Dengan demikian kebenaran menang atas prasangka‑prasangka manusia dan kasih
mereka akan uang.
Dengan kenyataan dari kuasa
Kristus ini, suatu kemenangan yang besar untuk Kekristenan diperoleh dalam
benteng ketakhyulan. Pengaruh tentang apa yang telah terjadi adalah lebih luas
dari apa yang disadari oleh Paulus. Dari Efesus kabar itu tersiar dengan
luasnya, dan dorongan yang kuat diberikan kepada pekerjaan Kristus. Lama
setelah rasul itu sendiri menyelesaikan pekerjaannya, pengalaman‑pengalaman ini
tinggal dalam pikiran orang‑orang dan adalah alat untuk memenangkan orang‑orang
bertobat kepada Injil.
Adalah dikira benar bahwa
takhyul orang‑orang kafir telah lenyap sebelum peradaban abad keduapuluh.
Tetapi perkataan Allah dan bukti yang keras mengenai fakta‑fakta menunjukkan
bahwa ilmu sihir dipraktikkan pada zaman ini sama seperti pada hari‑hari dari
ilmu sihir yang dulu. Sistem ilmu sihir yang dulu itu sama dengan apa yang
dikenal sekarang dengan spiritisme yang modern. Setan mencari jalan kepada
beribu‑ribu pikiran oleh mengemukakan dirinya sendiri di bawah samaran sahabat‑sahabat
yang telah meninggal. Kitab Suci mengatakan bahwa "orang yang mati tak
tahu apa‑apa. Pengkhotbah 9:5. Pikiran mereka, kasih mereka, kebencian mereka,
telah binasa. Orang mati tidak berhubungan dengan yang hidup. Tetapi benar pada
kelicikannya yang mula‑mula itu, Setan menggunakan alat ini untuk mengendalikan
pikiran manusia.
Melalui spiritisme banyak
orang sakit, yang berduka, yang ingin tahu, sedang berhubungan dengan roh‑roh
jahat. Semua yang berusaha melakukan hal‑hal ini sedang berada dalam daerah
yang berbahaya. Perkataan kebenaran menyatakan bagaimana Allah menganggap
mereka. Pada zaman purba ia menyatakan penghakiman yang keras pada seorang raja
yang telah mengirim orang untuk minta nasihat pada orang kafir: "Apakah
tidak ada Allah di Israel, sehingga kamu ini pergi untuk meminta petunjuk
kepada Baal‑Zebub, allah di Ekron? Sebab itu beginilah firman Tuhan: Engkau
tidak akan bangun lagi dari tempat tidur, di mana engkau berbaring, sebab
engkau pasti akan mati." 11 Raja‑raja 1:3, 4.
Ahli sihir pada zaman
kekafiran mempunyai rekannya dalam alat‑alat spiritisme, ahli tenung, dan ahli
nujum untuk sekarang ini. Suara‑suara yang ajaib yang berbicara di Endor dan di
Efesus masih tetap oleh kata‑kata dusta mereka menyesatkan anak‑anak manusia.

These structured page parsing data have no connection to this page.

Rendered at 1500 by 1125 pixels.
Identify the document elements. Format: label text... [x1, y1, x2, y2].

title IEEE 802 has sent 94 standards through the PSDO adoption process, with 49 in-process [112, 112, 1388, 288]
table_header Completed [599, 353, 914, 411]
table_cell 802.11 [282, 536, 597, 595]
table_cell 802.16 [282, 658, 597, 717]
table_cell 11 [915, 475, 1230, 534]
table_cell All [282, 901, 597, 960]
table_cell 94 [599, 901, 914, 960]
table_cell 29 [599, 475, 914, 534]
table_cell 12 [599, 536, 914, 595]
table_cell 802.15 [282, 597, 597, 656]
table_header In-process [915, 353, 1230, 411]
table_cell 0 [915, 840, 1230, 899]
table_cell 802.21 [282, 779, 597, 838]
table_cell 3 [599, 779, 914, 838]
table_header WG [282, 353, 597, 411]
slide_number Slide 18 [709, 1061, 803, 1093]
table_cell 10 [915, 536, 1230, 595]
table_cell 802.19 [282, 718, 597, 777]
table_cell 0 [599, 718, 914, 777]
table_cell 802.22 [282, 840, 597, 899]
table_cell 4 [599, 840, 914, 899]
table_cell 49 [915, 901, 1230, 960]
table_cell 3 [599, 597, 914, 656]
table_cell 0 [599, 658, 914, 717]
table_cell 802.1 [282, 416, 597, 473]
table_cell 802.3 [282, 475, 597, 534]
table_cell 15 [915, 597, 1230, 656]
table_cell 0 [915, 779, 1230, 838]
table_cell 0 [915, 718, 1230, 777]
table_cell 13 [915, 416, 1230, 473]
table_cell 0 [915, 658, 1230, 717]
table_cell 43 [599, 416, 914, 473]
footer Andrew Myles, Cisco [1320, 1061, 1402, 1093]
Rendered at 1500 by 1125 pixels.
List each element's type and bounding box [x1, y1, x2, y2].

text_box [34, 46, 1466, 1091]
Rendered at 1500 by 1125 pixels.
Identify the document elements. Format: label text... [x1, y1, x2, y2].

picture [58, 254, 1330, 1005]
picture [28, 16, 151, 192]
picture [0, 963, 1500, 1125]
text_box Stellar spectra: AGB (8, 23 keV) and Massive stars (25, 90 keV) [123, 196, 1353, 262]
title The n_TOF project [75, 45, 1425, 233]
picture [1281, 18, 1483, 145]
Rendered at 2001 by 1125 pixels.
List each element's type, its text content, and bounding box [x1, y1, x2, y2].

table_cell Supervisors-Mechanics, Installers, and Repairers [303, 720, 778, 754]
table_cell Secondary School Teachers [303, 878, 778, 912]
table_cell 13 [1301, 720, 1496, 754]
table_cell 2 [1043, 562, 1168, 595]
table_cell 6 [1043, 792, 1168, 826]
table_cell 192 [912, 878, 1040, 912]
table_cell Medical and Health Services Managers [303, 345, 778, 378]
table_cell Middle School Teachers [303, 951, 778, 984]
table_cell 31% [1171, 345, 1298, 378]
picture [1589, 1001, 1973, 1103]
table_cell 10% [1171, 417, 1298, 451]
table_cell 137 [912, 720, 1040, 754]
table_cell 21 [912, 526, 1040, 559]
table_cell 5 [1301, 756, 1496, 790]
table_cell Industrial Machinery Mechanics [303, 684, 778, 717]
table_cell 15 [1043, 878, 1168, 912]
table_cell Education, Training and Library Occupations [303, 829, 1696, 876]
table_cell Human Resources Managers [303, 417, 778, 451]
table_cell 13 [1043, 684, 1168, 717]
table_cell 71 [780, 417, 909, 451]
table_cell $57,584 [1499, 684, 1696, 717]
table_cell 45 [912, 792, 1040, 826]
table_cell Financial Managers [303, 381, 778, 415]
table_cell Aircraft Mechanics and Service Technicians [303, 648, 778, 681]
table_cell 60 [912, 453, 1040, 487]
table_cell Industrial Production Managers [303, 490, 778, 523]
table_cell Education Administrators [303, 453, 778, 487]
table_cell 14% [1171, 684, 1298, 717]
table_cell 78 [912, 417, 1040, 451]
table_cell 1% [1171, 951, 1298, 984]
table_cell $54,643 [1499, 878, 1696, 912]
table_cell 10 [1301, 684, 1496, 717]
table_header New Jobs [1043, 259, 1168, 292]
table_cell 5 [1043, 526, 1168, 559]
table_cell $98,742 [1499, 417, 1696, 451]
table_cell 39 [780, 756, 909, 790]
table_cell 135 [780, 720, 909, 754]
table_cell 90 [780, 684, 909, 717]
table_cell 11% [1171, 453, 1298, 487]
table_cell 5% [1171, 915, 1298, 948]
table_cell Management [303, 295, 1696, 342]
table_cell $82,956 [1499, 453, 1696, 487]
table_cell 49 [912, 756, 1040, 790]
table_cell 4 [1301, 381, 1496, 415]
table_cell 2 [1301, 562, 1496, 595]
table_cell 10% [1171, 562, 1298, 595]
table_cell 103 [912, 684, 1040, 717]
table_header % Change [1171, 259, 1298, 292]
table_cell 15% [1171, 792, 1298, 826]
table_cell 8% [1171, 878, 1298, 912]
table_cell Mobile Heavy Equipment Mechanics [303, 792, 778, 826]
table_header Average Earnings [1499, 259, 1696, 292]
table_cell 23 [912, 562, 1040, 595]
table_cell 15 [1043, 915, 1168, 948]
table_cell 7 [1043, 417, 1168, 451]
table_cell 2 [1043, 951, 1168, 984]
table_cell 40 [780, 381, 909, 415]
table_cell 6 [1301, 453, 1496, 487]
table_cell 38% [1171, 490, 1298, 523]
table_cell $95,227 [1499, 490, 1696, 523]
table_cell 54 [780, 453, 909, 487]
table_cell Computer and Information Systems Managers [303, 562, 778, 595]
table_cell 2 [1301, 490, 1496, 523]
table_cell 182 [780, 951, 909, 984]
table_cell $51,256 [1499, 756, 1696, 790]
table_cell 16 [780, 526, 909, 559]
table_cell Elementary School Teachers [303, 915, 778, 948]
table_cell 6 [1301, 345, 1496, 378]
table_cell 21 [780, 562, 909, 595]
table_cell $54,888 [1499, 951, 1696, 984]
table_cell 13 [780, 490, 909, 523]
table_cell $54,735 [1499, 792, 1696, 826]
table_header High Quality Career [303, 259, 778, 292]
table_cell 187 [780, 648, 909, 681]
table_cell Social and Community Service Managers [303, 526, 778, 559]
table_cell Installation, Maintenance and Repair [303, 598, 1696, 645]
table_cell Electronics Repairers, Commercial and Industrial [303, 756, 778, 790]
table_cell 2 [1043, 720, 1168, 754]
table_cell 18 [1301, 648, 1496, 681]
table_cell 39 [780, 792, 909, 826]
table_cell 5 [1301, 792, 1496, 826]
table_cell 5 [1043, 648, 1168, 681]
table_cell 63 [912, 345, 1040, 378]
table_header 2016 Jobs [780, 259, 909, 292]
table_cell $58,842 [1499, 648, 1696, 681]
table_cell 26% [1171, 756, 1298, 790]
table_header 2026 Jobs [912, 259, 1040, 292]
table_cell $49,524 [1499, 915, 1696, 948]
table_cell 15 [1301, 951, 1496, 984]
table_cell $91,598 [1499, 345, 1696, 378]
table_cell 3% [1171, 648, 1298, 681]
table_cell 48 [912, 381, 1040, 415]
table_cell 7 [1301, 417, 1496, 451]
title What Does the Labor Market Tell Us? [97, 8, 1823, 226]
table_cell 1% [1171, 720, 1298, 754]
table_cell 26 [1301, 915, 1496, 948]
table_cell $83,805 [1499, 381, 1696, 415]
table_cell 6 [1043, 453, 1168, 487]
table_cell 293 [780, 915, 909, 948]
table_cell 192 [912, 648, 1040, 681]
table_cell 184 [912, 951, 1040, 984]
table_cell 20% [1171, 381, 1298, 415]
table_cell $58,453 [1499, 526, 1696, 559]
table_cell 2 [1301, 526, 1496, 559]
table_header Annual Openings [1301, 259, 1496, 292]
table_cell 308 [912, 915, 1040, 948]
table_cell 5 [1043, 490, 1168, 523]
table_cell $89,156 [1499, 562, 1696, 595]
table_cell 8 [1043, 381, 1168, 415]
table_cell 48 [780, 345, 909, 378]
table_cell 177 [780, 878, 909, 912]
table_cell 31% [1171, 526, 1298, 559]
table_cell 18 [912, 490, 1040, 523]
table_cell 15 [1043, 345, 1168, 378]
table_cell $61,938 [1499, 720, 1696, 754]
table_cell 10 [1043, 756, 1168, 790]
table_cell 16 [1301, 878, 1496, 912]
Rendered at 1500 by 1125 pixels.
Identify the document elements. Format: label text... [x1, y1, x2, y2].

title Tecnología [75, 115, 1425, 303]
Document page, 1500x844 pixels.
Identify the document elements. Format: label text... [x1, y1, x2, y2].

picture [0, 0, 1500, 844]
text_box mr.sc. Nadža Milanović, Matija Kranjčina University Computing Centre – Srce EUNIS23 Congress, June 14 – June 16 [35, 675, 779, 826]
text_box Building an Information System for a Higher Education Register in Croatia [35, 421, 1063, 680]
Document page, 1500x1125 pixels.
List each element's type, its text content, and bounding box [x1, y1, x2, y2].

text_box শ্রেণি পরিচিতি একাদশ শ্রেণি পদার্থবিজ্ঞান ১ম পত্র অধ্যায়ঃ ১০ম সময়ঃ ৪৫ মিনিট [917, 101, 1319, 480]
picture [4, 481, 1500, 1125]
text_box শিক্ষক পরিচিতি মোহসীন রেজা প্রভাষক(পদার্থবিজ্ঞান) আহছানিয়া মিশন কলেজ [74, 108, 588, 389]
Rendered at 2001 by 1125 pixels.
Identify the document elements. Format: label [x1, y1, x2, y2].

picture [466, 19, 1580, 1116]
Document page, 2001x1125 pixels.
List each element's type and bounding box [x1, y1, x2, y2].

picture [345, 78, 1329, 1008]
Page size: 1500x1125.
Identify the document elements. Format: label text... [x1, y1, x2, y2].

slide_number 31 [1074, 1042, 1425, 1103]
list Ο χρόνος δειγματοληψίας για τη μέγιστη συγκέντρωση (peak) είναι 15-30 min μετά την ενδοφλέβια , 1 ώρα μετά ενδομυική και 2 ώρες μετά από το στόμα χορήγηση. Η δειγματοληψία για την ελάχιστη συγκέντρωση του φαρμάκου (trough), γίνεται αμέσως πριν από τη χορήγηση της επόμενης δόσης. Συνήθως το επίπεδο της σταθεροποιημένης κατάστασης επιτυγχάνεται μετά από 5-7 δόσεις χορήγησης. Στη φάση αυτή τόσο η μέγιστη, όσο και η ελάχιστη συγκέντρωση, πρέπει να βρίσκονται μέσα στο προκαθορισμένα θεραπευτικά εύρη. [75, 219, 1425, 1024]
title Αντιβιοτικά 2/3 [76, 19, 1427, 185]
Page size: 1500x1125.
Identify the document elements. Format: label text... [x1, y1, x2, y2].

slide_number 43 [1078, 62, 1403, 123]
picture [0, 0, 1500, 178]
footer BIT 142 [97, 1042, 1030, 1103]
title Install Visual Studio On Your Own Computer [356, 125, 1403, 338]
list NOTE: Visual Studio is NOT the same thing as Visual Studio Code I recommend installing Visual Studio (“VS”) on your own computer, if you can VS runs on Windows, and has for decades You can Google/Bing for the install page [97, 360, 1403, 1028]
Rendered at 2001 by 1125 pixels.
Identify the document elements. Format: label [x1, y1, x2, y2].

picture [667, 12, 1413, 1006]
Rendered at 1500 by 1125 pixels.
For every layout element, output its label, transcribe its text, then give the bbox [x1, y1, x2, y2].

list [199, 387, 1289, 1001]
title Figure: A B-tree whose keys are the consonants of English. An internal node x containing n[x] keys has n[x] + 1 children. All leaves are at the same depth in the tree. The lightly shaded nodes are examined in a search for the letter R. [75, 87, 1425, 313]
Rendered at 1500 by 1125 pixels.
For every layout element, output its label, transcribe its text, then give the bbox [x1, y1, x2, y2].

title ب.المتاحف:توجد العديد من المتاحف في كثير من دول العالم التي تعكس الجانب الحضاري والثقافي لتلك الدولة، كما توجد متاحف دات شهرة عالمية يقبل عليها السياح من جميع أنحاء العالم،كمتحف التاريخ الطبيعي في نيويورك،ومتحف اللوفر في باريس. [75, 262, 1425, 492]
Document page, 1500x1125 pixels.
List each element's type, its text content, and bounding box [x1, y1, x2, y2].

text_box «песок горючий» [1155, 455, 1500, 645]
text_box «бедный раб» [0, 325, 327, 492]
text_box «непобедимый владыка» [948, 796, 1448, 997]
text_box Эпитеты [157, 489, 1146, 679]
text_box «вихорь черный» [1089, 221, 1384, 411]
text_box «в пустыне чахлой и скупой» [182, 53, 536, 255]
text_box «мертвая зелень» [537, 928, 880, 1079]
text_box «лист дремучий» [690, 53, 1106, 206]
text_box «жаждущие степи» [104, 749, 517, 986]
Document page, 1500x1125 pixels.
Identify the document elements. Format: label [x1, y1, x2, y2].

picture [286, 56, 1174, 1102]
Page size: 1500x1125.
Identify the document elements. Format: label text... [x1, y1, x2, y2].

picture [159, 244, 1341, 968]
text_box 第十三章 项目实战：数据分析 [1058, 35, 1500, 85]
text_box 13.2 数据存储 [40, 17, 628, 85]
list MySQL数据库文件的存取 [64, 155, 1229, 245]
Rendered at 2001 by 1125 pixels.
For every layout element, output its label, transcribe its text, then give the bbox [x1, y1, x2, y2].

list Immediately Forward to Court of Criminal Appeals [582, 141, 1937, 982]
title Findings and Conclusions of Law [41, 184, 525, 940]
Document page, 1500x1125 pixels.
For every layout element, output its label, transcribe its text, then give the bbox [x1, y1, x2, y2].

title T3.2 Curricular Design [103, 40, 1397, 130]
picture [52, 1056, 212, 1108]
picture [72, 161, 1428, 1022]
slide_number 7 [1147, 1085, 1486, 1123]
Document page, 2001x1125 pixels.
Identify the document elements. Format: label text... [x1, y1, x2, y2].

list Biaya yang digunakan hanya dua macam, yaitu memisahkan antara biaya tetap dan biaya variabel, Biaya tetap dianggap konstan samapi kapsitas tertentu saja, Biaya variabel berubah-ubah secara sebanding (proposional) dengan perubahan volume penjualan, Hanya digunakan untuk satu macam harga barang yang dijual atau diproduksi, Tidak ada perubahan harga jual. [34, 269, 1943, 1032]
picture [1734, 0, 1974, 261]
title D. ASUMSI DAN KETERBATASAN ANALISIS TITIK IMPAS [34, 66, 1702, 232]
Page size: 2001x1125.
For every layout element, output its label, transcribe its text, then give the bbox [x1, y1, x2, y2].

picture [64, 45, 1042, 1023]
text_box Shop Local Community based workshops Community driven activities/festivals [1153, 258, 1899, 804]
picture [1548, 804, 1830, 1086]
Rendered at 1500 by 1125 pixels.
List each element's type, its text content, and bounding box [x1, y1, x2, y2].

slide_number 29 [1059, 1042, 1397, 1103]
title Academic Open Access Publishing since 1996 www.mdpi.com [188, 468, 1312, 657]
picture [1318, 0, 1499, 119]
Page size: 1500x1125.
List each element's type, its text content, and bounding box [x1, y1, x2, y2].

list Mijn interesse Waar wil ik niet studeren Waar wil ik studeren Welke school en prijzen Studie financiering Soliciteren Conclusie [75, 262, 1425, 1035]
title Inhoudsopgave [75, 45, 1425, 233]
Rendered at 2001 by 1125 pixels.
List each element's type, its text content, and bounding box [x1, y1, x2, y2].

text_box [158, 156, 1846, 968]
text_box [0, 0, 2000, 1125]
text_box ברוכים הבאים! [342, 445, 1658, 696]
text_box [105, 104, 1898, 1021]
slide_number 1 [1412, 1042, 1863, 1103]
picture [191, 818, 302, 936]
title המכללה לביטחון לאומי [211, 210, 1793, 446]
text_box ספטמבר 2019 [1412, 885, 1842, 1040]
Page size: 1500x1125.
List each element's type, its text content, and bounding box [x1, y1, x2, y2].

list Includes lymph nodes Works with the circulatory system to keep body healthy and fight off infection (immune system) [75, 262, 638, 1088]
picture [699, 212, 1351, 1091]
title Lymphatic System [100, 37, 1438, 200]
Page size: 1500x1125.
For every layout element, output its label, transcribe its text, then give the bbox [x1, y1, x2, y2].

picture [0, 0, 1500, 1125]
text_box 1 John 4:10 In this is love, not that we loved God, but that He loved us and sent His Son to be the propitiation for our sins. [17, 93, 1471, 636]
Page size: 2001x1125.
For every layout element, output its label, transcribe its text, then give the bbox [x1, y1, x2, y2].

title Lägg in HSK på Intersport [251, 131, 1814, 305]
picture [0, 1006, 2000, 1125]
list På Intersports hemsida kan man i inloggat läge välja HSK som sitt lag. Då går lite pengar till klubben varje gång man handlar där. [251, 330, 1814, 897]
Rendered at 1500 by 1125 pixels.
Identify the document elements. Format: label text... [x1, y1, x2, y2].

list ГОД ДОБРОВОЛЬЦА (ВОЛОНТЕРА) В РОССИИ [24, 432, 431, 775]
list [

Sekiranya tirai itu dapat diangkat dari mata kita, kita dapat melihat malaikat‑malaikat
yang jahat mempergunakan segala kelicikan mereka untuk menipu dan membinasakan.
Ke mana saja suatu pengaruh digunakan untuk menyebabkan manusia melupakan
Allah, di sanalah Setan menggunakan kuasanya yang mempesonakan. Bila manusia
menyerah kepada pengaruhnya, sebelum mereka sadar, pikiran menjadi bingung dan
jiwa dicemarkan. Nasihat rasul kepada sidang di Efesus harus diperhatikan oleh
umat Allah pada dewasa ini: "Janganlah turut mengambil bagian dalam
perbuatan‑perbuatan kegelapan yang tidak berbuahkan apa‑apa, tetapi sebaliknya
telanjangilah perbuatan‑perbuatan itu." Efesus 5:11.